Records –
⁂

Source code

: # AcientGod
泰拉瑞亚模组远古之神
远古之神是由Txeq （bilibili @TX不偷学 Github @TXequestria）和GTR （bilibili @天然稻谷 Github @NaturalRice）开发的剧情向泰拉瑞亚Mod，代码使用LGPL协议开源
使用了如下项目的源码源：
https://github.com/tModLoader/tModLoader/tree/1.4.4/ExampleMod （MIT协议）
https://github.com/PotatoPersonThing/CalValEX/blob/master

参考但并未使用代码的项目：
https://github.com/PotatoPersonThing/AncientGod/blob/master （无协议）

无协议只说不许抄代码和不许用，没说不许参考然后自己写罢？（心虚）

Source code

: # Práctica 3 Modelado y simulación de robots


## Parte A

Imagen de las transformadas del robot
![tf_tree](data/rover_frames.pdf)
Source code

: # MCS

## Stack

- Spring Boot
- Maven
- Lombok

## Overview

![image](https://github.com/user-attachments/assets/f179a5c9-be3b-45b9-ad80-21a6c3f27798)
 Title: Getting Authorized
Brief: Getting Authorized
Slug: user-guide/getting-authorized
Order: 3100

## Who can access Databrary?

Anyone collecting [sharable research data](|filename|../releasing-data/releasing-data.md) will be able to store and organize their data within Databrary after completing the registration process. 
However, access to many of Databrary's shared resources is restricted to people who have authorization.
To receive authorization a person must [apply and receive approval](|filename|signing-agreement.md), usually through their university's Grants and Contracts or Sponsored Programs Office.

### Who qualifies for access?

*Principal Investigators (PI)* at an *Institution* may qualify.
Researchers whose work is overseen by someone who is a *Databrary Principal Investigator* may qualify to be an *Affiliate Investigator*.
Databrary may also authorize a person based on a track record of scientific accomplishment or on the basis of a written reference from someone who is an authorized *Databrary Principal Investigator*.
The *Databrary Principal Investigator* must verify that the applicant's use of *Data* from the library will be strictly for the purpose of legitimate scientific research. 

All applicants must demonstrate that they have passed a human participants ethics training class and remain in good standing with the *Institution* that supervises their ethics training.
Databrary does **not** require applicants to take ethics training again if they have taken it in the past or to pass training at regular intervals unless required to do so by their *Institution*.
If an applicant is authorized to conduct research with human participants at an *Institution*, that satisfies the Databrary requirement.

⁂

The task – What the answer needs is every line from the data above with "PotatoPersonThing" in it.

Solution below –
https://github.com/PotatoPersonThing/CalValEX/blob/master
https://github.com/PotatoPersonThing/AncientGod/blob/master （无协议）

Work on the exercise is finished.